Je me suis fait la réflexion que du jeu qui fait peur il y en a un sacré paquet, Japonais, Américains, Européens, pas de jaloux, tout le monde veut et fait du jeu qui fait peur.
Par contre tentez de mettre la main sur un jeu réellement humoristique et ce sera vite l'impasse.
Il y a bien des blagues disséminées ça et là dans la plupart des gros jeux, mais finalement peu de jeu authentiquement drôles.
Je dirais même qu'il y en a de moins en moins. Puisque désormais, même les point & click et autres jeux d'aventure propres à la grosse marrade incluent des zombies et une grosse dose de sérieux.

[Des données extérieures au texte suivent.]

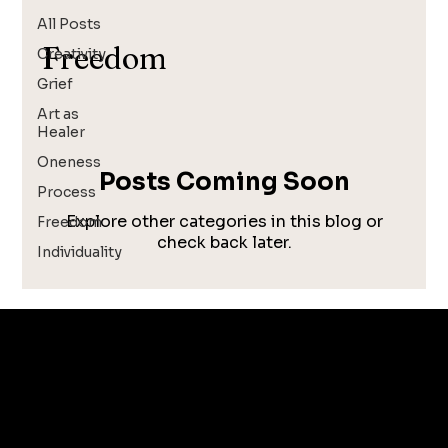
All Posts
Freedom
Creativity
Grief
Art as
Healer
Oneness
Posts Coming Soon
Process
Explore other categories in this blog or
Freedom
check back later.
Individuality
CONTACT
garrett@garrettfoster.love
+1 561-307-0699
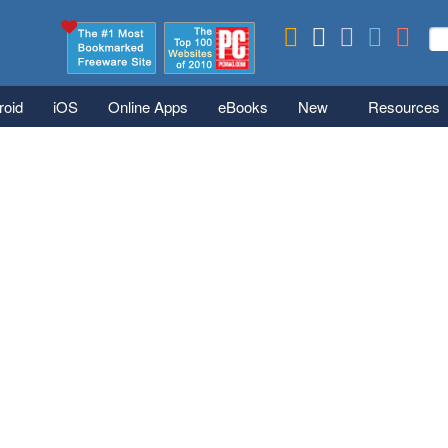
Skip to main content
Se
S
roid
iOS
Online Apps
eBooks
New
Resources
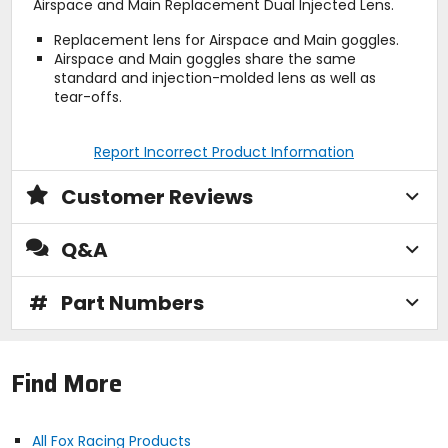
Airspace and Main Replacement Dual Injected Lens.
Replacement lens for Airspace and Main goggles.
Airspace and Main goggles share the same
standard and injection-molded lens as well as
tear-offs.
Report Incorrect Product Information
Customer Reviews
Q&A
#
Part Numbers
Find More
All Fox Racing Products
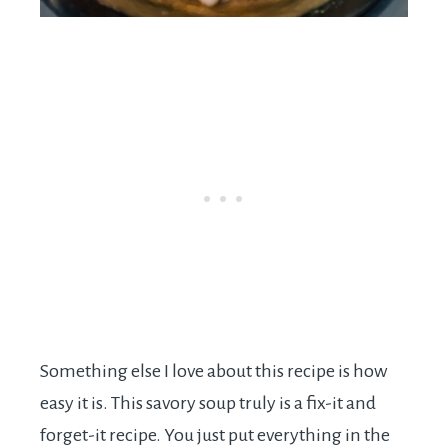
Something else I love about this recipe is how
easy it is. This savory soup truly is a fix-it and
forget-it recipe. You just put everything in the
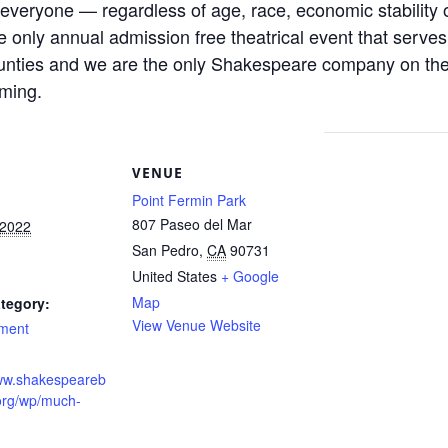
everyone — regardless of age, race, economic stability 
he only annual admission free theatrical event that serve
nties and we are the only Shakespeare company on the 
mming.
S
VENUE
Point Fermin Park
807 Paseo del Mar
 2022
San Pedro
,
CA
90731
United States
+ Google
Map
tegory:
View Venue Website
nment
www.shakespeareb
org/wp/much-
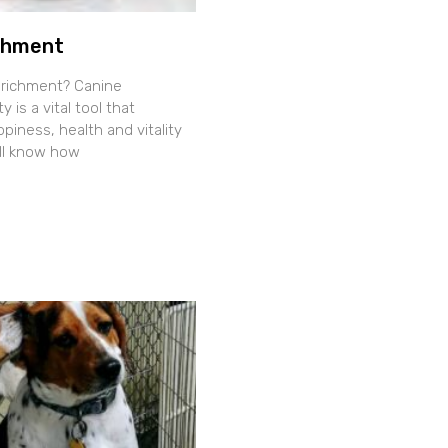
chment
nrichment? Canine
y is a vital tool that
iness, health and vitality
all know how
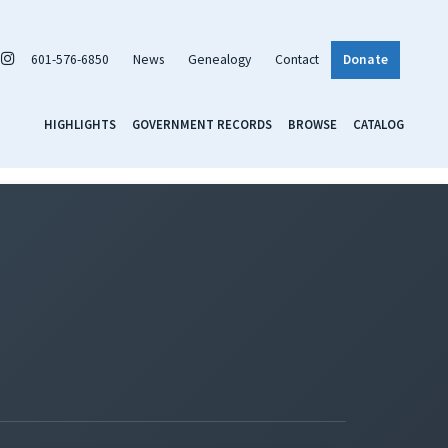
601-576-6850
News
Genealogy
Contact
Donate
HIGHLIGHTS
GOVERNMENT RECORDS
BROWSE
CATALOG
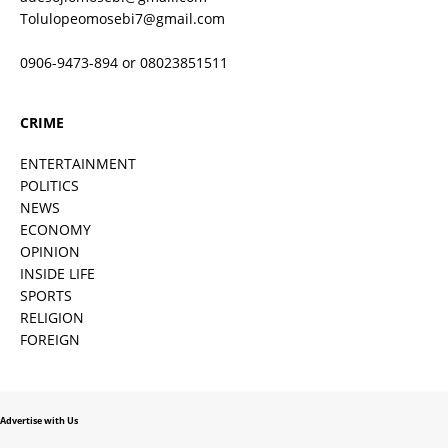
Tolulopeomosebi7@gmail.com
0906-9473-894 or 08023851511
CRIME
ENTERTAINMENT
POLITICS
NEWS
ECONOMY
OPINION
INSIDE LIFE
SPORTS
RELIGION
FOREIGN
Advertise with Us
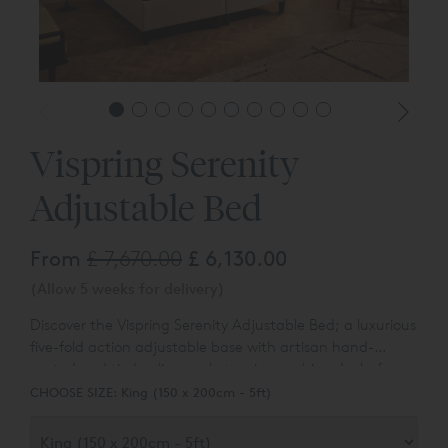
Vispring Serenity
Adjustable Bed
From
£ 7,670.00
£ 6,130.00
(Allow 5 weeks for delivery)
Discover the Vispring Serenity Adjustable Bed; a luxurious
five-fold action adjustable base with artisan hand-
nested and tied calico pocket spring cushion decks for
Please Note:
Headboards are not included, complete
responsive support, superior comfort and breathability.
CHOOSE SIZE:
King (150 x 200cm - 5ft)
your Vispring bed set by adding a luxury
Vispring
Headboard
.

Pourtant au cinéma les comédies sont légions et même si le top IMDb et les vainqueurs des oscars sont plus souvent composés de drames que de grosses poilades, l'impact d'une comédie qui fait mouche est sans commune mesure avec un film qui se prend un poil trop au sérieux.
J'en veux pour preuve l'intemporel Big Lebowski encore disséqué récemment dans deux très bonnes vidéos chez That Guy With The Glasses.

Alors où sont les Zucker Abrahams Zucker du Jeu Vidéo ? Les frères Coen du virtuel ? Et même sans aller jusque là pourquoi n'a-t-on même pas droit à du Apatow ou du Will Ferrell ?
Pourquoi de Eastbound & Down à Arrested Development en passant par Parks & Recreation, The Office, Community ou 30 Rock, la télévision américaine se réinvente sans cesse autour de la comédie alors que le jeu vidéo est désespérément ancré dans son âge bête et sérieux ?

Je pense que le principal problème est qu'une comédie a besoin d'un minimum de subtilité, et la subtilité dans le jeu vidéo ça n'existe pas. Quoi qu'un jeu raconte, quoi qu'il montre, quelles que soient les émotions qu'il essaye de transmettre, c'est toujours avec la finesse d'un groupe de touristes Allemand à proximité d'un buffet de salade de patate.
S'il y a des explosions, ce sont des explosions nucléaires dans l'espace, s'il y a du drame c'est le gosse du héros qui meurt dans les dix premières minutes, s'il y a du sexe, c'est une scène jouable par QTE, s'il y a un enlèvement, c'est à coups de parachute express...

Alors, évidemment occasionnellement un Fable, un Oddworld, un The Cave arrivent encore à égayer ce triste paysage rempli de space marines. Mais ces trois exemples sont dirigés par un vieux de la vieille du jeu vidéo et aucun des trois ne semble vraiment poussé comme le fer de lance de son éditeur.

L'humour dans le jeu doit donc faire peur, peur qu'il soit mal interprété, mal compris, de mauvais goût. On lui préfère donc des habiles contournements à base de cynisme, de moquerie, de références, de blagues potaches. Pour autant, tout ce qui peut déclencher un rire n'est pas de l'humour.
Et paradoxalement pour que cette industrie mûrisse un peu et puisse grandir, il faudrait vraiment qu'elle apprenne à se prendre moins au sérieux; à prendre du recul et à s'amuser, vraiment.